■ **TEXTO CITADO**
Escrito por: 5 más el descuento
miércoles, 11.02.2026
El Albacete Balompié regresó de Riazor con una derrota en el marcador, pero con algo mucho más profundo clavado en el sentimiento colectivo del albacetismo: una indignación monumental. Días después del partido ante el Deportivo, la actuación arbitral de Eder Mallo y del VAR sigue generando debate, enfado y una sensación de agravio que no se diluye con el paso de las horas.
El encuentro del pasado domingo ya es recordado en la capital manchega como uno de los mayores atropellos arbitrales sufridos por el Alba en los últimos años. Tres acciones, tres decisiones erróneas y tres golpes directos al equipo de Alberto González.

■ **REGISTROS DE DATOS**
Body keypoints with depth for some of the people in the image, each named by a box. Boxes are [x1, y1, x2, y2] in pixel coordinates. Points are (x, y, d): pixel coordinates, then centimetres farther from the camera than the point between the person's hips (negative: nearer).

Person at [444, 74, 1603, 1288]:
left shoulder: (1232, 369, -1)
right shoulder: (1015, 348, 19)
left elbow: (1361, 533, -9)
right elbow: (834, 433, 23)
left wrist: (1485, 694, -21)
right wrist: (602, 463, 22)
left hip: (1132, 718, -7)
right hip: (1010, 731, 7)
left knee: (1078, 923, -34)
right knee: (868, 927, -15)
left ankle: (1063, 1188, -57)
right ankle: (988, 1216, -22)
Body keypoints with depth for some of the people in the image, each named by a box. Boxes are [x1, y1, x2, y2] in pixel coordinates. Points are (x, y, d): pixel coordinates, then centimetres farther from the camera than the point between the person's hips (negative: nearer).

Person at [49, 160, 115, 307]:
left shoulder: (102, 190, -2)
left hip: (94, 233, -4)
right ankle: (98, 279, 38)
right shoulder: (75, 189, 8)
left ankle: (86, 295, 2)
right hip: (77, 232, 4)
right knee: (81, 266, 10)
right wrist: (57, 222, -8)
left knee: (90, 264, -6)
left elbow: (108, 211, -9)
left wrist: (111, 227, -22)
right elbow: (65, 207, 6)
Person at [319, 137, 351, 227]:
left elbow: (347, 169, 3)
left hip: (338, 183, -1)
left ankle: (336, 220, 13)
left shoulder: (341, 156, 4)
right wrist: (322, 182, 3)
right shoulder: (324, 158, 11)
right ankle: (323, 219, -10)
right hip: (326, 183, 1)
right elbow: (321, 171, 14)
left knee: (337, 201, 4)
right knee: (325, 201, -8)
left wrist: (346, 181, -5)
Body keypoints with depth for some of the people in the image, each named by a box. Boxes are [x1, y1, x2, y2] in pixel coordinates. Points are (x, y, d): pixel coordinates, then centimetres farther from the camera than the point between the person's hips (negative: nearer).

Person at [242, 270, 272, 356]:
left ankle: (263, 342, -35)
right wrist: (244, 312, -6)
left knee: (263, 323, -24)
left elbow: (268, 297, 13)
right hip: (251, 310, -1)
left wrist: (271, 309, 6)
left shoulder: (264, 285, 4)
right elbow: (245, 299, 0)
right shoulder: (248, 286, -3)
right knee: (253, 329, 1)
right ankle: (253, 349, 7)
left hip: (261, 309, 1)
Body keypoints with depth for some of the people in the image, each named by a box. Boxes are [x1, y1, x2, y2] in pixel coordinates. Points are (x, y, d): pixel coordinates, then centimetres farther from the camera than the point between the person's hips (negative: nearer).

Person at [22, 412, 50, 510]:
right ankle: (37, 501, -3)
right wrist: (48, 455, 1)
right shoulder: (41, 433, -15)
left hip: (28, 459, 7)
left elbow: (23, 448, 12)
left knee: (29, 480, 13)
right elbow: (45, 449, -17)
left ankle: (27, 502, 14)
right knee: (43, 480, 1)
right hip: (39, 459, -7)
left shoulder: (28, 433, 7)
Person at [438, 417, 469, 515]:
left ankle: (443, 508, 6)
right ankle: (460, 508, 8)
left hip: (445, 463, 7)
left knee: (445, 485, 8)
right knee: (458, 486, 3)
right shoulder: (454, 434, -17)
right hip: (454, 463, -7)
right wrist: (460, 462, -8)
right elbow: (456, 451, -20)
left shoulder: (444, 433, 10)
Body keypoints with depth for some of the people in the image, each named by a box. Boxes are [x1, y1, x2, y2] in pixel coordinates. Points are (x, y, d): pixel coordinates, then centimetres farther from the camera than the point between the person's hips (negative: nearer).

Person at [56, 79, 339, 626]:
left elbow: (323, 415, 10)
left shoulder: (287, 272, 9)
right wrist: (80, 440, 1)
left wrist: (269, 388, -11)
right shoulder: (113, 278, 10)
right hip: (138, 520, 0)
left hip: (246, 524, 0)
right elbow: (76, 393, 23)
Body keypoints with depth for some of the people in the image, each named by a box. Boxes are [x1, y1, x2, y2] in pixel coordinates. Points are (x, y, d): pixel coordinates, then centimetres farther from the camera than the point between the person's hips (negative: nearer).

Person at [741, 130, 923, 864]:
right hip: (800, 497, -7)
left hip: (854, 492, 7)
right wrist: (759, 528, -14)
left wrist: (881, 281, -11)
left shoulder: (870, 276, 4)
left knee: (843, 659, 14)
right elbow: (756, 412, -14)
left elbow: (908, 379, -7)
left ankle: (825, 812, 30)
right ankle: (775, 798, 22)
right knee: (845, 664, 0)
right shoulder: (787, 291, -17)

■ **TAREAS POR HACER**
• a. Resume en dos oraciones el texto citado, por favor.
• b. Enumera todo lo que, según el texto citado, sigue generando la actuación arbitral de Eder Mallo y del VAR.

■ **RESULTADOS DEL EJERCICIO**
• a. El Albacete Balompié perdió en Riazor ante el Deportivo y regresó con una indignación monumental, porque la actuación arbitral de Eder Mallo y del VAR sigue generando debate, enfado y una sensación de agravio. En la capital manchega el partido ya se recuerda como uno de los mayores atropellos arbitrales sufridos por el Alba en los últimos años, con tres decisiones erróneas que golpearon al equipo de Alberto González.

• b.
- Debate
- Enfado
- Una sensación de agravio